Let’s Encrypt is a new chargeless affidavit ascendancy (CA) that issues chargeless area accurate (DV) SSL/TLS certificates for enabling defended (HTTPS) on your site. Let’s Encrypt automates the affidavit appeal processing authoritative it accessible to defended a your website with a distinct command.

VestaCP accept Certbot that acclimated to install Let’s Encrypt certificates. Its accouterment all area and user to acquiesce certificate. When you accredit Letsencrypt SSL its auto analysis your armpit its abide on VestaCP and verify it again enabled SSL.
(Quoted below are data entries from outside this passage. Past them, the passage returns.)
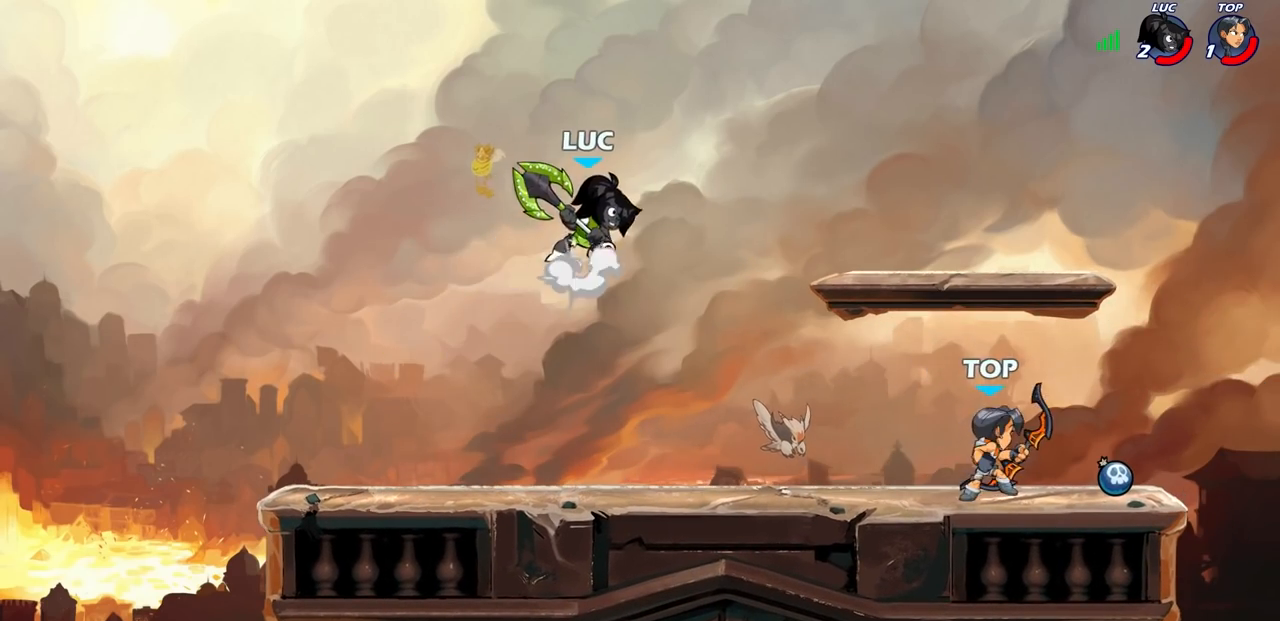
{"buttons": [], "left_stick": "down-left", "events": [[133, "CROSS", "up"], [183, "left_stick", "left"], [333, "left_stick", "down-left"]]}
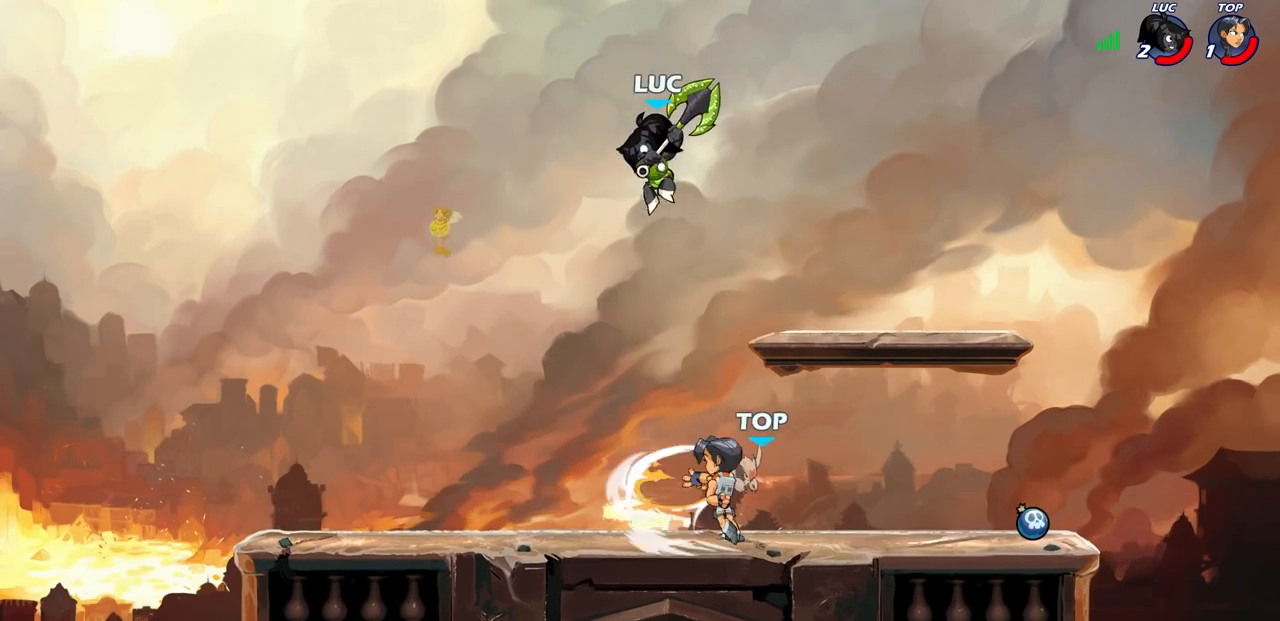
{"buttons": [], "left_stick": "up-left", "events": [[83, "left_stick", "right"], [433, "left_stick", "up-left"]]}
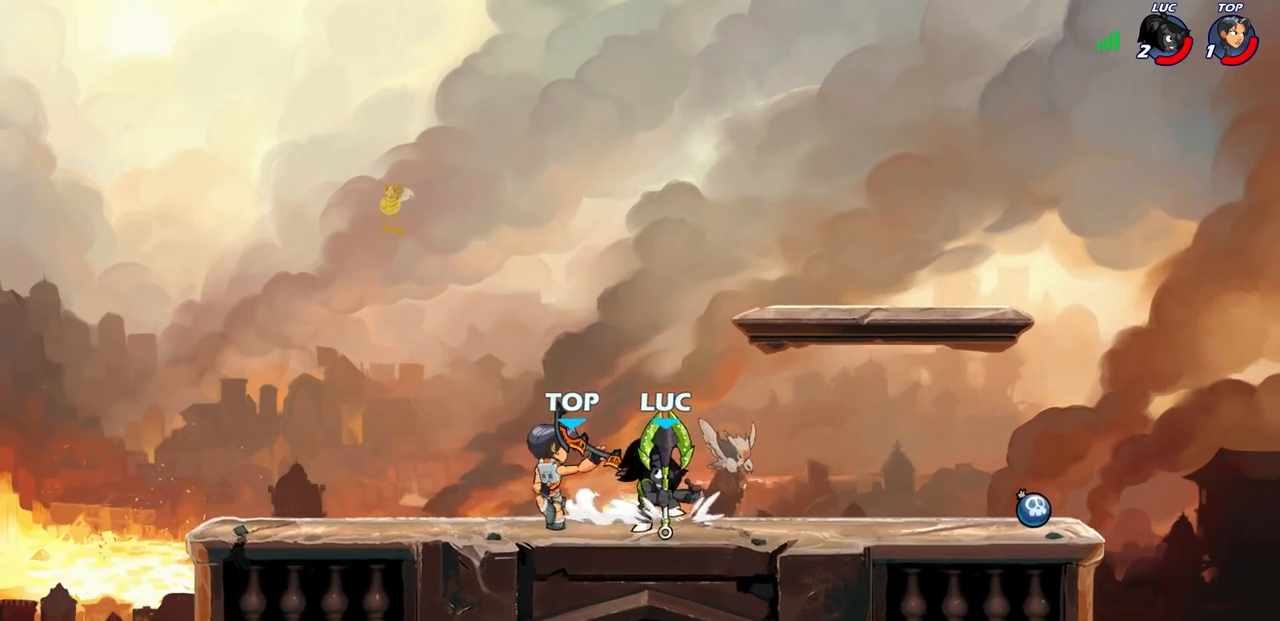
{"buttons": [], "left_stick": "center", "events": [[33, "SQUARE", "down"], [33, "left_stick", "center"], [117, "SQUARE", "up"], [217, "SQUARE", "down"], [300, "SQUARE", "up"], [383, "SQUARE", "down"], [450, "SQUARE", "up"]]}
Login into your VestaCp goto Web menu and click on add domain.

Enter your domain name and click on advanced options.

Letsencrypt installation on Vestacp.

Click on SSL Support and then click on Lets Encrypt Support.

Move down there a options Web Statistics.

if you want to use it then choose Awstats otherwise its none.

Awstats keep count your daily visitor, pageviews, user ip, Bot count, User Agent, Search keyword, Top Search engine, Top Referral etc.

Then click on add domain.

You can got msg your domain successfully added.


Now you can go in Web menu again and check SSL active or not.

Letsencrypt installation from Root

If your VestaCP doesn’t support Letsencrypt SSL option then open a root shell with putty or other any which software your using.

Git clone both the certbot and Let’s Encrypt into /usr/local. Its install in new two folders, /usr/local/certbot and /usr/local/letsencrypt-vesta.

cd /usr/local
git clone
git clone

Run command create the webroot folder for Letsencrypt. It will create the files needed for domain verification.

    mkdir -p /etc/letsencrypt/webroot

Choose the Apache configuration or Nginx configuration (both below). Its depending on your specific server configuration (the Apache configuration is recommended unless you’re only running Nginx).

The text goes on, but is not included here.